Stored items:
========
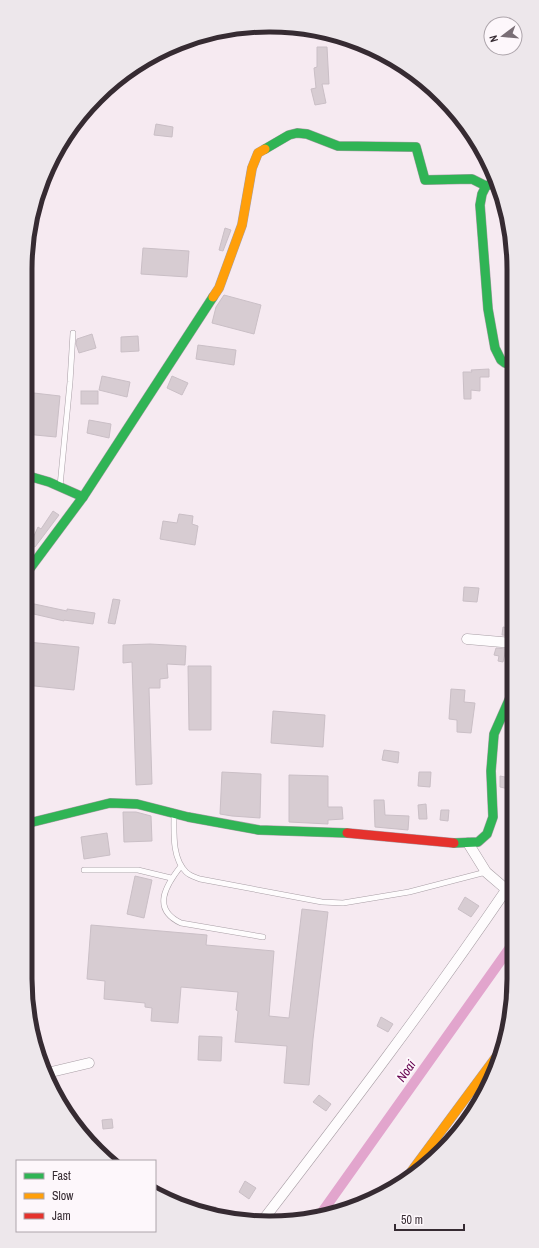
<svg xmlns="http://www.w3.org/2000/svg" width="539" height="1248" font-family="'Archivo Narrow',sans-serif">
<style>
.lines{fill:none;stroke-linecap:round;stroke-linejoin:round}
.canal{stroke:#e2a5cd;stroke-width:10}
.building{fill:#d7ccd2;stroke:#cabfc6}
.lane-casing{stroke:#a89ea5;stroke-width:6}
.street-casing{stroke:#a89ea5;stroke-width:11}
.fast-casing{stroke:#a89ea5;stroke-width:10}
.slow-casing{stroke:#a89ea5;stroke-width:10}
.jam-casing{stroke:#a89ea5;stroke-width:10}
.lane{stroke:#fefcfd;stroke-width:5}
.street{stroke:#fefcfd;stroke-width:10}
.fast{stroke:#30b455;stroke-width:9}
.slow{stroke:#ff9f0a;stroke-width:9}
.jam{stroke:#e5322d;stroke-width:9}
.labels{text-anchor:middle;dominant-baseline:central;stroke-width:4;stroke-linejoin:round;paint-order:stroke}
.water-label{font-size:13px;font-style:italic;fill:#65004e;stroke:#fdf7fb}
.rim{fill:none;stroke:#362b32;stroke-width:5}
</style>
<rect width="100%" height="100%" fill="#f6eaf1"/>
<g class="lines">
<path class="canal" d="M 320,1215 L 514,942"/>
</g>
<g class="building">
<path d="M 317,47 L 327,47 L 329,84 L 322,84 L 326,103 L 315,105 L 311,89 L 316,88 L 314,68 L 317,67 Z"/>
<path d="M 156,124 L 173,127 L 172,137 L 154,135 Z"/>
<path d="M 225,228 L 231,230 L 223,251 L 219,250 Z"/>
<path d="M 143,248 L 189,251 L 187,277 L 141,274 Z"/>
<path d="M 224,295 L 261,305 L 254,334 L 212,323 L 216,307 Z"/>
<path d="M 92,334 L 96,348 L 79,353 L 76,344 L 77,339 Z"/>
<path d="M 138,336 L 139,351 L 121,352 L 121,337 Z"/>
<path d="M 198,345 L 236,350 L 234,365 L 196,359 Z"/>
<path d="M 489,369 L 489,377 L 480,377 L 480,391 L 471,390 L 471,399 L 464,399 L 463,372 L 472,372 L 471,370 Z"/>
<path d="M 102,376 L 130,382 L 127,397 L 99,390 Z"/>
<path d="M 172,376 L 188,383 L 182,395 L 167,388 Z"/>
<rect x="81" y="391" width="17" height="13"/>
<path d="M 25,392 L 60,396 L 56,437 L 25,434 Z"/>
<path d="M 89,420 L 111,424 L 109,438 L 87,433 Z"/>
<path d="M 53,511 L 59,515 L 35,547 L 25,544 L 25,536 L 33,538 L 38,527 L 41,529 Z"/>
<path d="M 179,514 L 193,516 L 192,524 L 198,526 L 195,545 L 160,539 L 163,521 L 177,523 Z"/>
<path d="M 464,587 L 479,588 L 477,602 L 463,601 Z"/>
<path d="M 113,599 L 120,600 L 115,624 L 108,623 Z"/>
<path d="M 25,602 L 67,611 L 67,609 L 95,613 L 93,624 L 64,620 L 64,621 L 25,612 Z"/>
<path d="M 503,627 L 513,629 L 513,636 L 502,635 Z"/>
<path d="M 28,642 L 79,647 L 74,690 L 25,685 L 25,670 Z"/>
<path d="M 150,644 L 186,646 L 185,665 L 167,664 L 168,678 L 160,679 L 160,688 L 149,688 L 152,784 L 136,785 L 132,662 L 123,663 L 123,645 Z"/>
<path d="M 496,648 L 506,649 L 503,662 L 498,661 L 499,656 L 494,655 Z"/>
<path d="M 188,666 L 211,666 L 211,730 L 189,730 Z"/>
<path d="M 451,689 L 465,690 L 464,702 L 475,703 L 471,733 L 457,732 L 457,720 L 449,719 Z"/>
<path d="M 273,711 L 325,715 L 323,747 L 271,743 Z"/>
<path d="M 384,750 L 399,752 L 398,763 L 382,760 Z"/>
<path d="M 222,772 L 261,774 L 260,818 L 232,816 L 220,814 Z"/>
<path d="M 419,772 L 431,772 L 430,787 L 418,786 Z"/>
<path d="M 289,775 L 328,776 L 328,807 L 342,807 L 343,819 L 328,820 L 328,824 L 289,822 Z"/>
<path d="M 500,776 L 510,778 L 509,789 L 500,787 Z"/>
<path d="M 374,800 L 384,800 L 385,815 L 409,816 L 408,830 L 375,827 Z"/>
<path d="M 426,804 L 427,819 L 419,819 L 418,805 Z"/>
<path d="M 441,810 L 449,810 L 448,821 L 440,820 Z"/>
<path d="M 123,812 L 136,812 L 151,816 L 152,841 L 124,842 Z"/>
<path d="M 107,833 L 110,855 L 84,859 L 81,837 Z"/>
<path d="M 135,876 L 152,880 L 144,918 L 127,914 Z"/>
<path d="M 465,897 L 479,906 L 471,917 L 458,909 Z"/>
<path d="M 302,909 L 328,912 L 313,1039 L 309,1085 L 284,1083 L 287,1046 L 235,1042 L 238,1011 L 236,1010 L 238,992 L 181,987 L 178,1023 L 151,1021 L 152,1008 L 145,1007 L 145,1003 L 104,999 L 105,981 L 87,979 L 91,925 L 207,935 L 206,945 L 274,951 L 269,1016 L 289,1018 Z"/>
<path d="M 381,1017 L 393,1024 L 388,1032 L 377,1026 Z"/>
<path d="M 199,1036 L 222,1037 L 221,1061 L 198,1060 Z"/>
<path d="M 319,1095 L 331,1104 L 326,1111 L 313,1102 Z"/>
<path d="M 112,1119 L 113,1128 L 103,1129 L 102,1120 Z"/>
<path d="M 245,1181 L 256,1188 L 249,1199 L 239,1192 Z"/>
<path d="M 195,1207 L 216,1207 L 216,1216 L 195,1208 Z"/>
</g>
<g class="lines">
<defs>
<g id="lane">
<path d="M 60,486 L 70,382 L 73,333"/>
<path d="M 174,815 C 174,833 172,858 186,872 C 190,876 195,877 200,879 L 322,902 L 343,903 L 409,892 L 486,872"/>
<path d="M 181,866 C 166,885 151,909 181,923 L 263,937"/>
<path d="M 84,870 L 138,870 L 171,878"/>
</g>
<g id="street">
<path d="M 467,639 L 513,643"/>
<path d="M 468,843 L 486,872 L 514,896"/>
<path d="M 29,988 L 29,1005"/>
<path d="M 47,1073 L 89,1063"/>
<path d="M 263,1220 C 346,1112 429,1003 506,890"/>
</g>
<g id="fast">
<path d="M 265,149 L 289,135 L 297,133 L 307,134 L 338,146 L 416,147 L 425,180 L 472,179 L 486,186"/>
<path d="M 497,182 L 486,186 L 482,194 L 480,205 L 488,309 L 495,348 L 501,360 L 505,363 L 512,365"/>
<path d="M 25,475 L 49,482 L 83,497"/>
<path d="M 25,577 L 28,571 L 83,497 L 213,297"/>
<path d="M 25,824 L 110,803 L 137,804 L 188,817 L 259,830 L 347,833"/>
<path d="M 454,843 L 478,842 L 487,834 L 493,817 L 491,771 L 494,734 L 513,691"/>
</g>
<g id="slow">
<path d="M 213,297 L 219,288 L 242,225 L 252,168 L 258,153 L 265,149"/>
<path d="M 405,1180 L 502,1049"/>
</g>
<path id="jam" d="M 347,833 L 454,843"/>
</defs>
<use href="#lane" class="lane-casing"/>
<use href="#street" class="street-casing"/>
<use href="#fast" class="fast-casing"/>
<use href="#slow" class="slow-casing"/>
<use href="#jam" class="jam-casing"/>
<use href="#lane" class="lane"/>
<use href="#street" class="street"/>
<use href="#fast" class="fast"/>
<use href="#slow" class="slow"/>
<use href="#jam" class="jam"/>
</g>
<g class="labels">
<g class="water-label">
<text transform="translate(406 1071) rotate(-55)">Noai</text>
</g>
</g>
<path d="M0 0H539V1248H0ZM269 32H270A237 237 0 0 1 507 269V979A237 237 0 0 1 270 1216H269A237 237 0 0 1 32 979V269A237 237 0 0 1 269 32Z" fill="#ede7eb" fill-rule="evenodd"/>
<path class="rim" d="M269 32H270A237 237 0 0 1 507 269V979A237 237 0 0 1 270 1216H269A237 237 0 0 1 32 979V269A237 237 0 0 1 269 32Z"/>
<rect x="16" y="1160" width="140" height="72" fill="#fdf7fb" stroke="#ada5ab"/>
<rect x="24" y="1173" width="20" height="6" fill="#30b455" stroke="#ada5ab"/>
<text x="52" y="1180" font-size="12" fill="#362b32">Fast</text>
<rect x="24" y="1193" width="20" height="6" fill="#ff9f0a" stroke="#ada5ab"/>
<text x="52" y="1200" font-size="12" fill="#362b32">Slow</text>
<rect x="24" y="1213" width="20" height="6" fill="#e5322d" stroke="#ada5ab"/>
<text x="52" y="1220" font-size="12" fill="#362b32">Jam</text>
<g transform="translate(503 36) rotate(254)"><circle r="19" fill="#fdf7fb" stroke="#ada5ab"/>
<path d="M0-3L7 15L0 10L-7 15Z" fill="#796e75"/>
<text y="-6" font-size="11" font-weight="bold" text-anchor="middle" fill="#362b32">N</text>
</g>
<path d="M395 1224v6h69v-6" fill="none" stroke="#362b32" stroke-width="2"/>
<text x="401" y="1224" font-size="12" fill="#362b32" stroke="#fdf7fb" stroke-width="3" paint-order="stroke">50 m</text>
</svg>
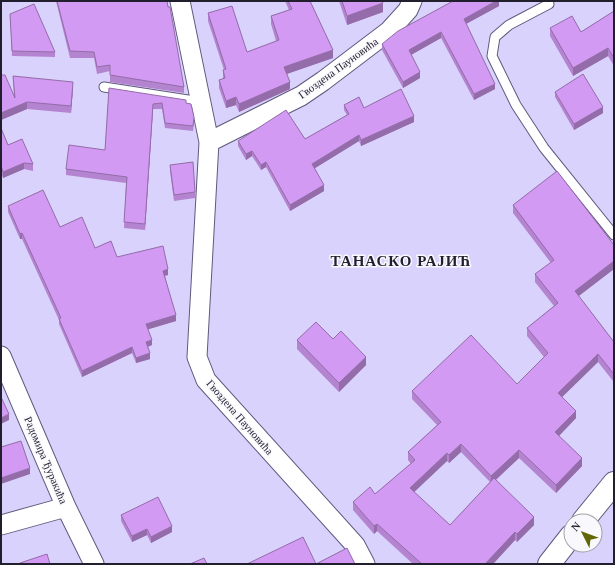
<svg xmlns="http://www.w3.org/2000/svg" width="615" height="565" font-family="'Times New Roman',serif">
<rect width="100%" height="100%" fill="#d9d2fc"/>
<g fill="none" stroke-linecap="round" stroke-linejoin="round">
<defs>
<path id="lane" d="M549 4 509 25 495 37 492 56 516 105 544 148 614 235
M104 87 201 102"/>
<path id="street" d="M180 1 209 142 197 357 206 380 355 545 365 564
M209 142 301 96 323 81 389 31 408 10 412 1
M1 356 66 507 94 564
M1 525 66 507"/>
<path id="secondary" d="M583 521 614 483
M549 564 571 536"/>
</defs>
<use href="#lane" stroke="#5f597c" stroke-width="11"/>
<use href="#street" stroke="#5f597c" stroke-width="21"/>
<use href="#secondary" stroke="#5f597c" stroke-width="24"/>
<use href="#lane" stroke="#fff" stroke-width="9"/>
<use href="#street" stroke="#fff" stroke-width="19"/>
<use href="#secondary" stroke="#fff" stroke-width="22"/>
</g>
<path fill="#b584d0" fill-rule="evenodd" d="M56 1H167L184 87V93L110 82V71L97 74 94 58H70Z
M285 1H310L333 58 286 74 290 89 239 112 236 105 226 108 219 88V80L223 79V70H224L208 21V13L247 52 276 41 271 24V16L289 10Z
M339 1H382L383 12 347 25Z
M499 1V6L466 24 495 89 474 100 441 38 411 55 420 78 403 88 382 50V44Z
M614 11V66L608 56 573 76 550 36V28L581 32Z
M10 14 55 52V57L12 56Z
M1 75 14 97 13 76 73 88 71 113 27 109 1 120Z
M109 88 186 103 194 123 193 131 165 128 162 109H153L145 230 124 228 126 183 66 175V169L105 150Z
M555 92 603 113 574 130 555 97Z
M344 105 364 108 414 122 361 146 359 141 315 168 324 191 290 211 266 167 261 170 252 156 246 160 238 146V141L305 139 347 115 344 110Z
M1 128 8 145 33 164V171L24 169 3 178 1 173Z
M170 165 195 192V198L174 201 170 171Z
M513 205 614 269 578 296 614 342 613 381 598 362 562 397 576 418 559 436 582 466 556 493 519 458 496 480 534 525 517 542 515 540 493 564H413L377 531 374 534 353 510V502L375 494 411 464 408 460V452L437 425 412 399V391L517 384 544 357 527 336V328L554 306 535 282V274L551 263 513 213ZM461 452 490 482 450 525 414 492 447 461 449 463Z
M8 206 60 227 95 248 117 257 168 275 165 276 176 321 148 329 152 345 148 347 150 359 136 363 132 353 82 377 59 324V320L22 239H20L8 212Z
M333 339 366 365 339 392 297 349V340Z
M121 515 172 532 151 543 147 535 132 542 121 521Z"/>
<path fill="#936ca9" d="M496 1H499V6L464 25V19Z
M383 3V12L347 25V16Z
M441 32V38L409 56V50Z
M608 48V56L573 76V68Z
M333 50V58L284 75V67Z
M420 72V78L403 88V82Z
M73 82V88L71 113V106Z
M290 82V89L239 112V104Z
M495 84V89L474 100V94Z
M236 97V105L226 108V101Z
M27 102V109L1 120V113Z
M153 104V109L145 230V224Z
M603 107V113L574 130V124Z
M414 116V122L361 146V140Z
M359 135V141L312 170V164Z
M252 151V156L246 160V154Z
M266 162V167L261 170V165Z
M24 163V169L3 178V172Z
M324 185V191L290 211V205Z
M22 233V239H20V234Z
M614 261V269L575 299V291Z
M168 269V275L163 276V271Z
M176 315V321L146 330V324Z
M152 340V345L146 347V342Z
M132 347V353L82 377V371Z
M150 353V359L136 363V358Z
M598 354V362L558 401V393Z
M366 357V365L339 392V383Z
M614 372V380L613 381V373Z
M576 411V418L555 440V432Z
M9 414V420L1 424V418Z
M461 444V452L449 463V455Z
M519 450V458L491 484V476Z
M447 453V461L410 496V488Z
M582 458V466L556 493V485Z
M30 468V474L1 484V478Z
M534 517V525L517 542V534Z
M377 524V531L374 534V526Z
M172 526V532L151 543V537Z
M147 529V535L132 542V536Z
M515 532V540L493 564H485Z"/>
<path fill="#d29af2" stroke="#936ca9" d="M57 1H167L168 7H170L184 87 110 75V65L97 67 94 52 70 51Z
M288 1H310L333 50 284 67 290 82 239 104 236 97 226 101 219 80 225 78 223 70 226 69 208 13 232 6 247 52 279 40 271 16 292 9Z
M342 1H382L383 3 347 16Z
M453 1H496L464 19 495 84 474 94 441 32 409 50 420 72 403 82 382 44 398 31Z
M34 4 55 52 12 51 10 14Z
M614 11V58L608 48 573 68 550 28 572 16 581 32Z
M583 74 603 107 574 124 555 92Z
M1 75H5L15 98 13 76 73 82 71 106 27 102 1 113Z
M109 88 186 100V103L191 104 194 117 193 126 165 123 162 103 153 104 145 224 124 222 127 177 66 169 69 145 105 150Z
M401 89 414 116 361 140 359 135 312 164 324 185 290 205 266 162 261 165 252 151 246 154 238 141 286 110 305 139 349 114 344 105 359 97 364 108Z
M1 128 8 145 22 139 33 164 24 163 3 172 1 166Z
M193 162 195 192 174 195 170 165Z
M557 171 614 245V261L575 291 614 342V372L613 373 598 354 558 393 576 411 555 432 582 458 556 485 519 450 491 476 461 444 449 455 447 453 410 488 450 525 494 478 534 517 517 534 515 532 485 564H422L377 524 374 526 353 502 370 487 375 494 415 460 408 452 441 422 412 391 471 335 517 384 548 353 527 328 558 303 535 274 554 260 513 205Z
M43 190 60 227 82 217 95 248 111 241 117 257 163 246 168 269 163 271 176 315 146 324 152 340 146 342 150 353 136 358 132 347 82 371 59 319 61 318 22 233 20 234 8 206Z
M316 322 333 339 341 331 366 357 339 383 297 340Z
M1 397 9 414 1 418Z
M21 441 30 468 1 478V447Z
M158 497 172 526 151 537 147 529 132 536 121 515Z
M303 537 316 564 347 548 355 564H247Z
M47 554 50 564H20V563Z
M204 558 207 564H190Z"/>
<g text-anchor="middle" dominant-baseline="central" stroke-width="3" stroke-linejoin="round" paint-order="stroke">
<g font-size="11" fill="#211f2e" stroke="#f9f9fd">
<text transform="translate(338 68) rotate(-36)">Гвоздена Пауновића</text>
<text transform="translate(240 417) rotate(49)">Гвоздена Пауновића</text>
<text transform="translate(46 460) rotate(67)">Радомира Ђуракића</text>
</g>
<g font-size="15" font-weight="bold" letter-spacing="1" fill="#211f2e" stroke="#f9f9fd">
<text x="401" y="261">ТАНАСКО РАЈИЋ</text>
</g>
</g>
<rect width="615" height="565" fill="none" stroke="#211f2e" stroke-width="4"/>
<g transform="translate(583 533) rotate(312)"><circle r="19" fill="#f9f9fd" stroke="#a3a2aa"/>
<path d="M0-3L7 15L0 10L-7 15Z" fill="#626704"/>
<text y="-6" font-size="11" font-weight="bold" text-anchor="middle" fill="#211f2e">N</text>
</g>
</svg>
========
→ **Task objective**
Copy range, inclusive: the line holding "464,587 L 479,588" to the line holding "419,772 L 431,772". Reproduce exactly those lines of the records above and no others.

→ **Response to this task**
<path d="M 464,587 L 479,588 L 477,602 L 463,601 Z"/>
<path d="M 113,599 L 120,600 L 115,624 L 108,623 Z"/>
<path d="M 25,602 L 67,611 L 67,609 L 95,613 L 93,624 L 64,620 L 64,621 L 25,612 Z"/>
<path d="M 503,627 L 513,629 L 513,636 L 502,635 Z"/>
<path d="M 28,642 L 79,647 L 74,690 L 25,685 L 25,670 Z"/>
<path d="M 150,644 L 186,646 L 185,665 L 167,664 L 168,678 L 160,679 L 160,688 L 149,688 L 152,784 L 136,785 L 132,662 L 123,663 L 123,645 Z"/>
<path d="M 496,648 L 506,649 L 503,662 L 498,661 L 499,656 L 494,655 Z"/>
<path d="M 188,666 L 211,666 L 211,730 L 189,730 Z"/>
<path d="M 451,689 L 465,690 L 464,702 L 475,703 L 471,733 L 457,732 L 457,720 L 449,719 Z"/>
<path d="M 273,711 L 325,715 L 323,747 L 271,743 Z"/>
<path d="M 384,750 L 399,752 L 398,763 L 382,760 Z"/>
<path d="M 222,772 L 261,774 L 260,818 L 232,816 L 220,814 Z"/>
<path d="M 419,772 L 431,772 L 430,787 L 418,786 Z"/>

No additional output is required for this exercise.